Governance: the promise of mineral riches can distort local politics and create the temptation for illegal or unregulated mining. Illegal mining is unregulated so the chances it will cause pollution and environmental destruction are much higher.
For example the remote Kachin province in Myanmar has been the scene of a long running battle between the Government and local groups that challenge central authority.
Can China’s Rare Earth Dominance be challenged?
🏭While China has the lion’s share of processing capacity, other nations are looking to increase their capacity. Hull in the UK has been discussed as a potential new site of a new plant and the EU is looking to set up a raw materials alliance to ensure the sustainable supply and processing of rare earth metals.
If China moves to stop the export of rare earth metals other countries could rely on their stockpiles until new plants and supply chains could be created. The US and China have tiptoed around the issue of rare metals, leaving them aside in the trade war which has simmered over the Trump years.
Texan firm Blue Line announced in 2019 they would be working with an Australian firm to set up a new independent manufacturing centre. The Pentagon is funding MP Materials to reopen the Mountain Pass site in the US where it will mine for rare earth metals.
Western nations are clearly concerned about the heavy reliance on China as a provider. Rare earth metals represent an easily broken supply chain and while there are short term fixes, avoiding reliance on a geopolitical rival makes sense.
Australian firm Greenland minerals acquired control of the controversial Kvanefeld Project from Chinese investors. Kvanfeld looks set to be a major rare earth metal project in Southern Greenland.

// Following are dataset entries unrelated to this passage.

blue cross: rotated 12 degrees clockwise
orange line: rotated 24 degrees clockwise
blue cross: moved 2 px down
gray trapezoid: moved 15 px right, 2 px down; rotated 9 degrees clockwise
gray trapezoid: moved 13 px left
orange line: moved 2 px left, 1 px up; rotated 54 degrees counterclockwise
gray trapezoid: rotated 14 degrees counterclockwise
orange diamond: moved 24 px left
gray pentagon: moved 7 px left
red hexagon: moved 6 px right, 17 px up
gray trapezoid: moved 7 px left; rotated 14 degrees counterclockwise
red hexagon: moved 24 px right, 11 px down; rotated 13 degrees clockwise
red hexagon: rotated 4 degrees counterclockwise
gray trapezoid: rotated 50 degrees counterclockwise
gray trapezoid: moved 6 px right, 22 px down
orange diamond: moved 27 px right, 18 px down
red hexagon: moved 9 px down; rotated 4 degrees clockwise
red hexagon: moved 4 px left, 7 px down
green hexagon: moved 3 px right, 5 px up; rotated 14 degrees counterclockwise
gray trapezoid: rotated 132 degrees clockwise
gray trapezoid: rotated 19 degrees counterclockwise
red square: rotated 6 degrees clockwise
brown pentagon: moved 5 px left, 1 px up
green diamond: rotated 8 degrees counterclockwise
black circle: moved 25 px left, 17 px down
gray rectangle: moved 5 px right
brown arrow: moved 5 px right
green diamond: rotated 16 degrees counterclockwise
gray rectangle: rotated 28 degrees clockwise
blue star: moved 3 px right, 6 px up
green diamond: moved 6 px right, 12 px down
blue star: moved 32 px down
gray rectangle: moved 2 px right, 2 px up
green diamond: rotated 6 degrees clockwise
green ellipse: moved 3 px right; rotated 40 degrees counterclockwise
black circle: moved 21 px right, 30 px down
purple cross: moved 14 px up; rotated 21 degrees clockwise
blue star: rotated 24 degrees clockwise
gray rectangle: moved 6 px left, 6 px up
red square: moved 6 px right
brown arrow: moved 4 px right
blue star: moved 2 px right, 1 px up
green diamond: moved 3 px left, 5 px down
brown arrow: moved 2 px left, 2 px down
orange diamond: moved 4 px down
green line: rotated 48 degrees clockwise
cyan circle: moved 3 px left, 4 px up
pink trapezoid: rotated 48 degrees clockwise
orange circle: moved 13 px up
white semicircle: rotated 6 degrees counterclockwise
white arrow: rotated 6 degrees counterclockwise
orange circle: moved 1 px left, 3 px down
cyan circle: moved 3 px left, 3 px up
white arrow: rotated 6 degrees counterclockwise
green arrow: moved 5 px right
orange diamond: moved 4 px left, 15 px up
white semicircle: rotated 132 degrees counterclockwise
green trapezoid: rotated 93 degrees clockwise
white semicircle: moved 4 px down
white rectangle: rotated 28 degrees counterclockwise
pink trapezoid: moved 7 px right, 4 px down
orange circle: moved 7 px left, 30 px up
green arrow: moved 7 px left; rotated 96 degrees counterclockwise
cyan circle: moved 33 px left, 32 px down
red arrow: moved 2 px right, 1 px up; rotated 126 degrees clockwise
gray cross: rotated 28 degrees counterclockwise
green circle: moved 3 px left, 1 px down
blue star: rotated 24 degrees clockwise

⛏The mine has faced major local opposition, but the government have given the green light to a public consultation period ending in March 2021. Supporters of the project claim it will bring jobs to a depressed area, but detractors point to the prospect of environmental despoliation.
Russia also plans to ramp up its rare earth sector. It is estimated the country holds around 10 percent of global reserves but has a list of 11 potential projects which could make Russia self-sufficient and eventually an exporter of rare earth metals.
♻The long-term solution to the dangers of mining and extracting rare earth will come through recycling them from old equipment. Unfortunately, rare earth metals are often found in consumer goods such as phones and computers which are thrown away with alarming regularity, but rarely recycled often because people are unaware or unable to do so.
There is probably more hope in recycling rare earth metals from industrial uses such as wind turbines. Increasing the cost of extracting the metals in the first place through tougher environmental protections will also raise incentives to recycle.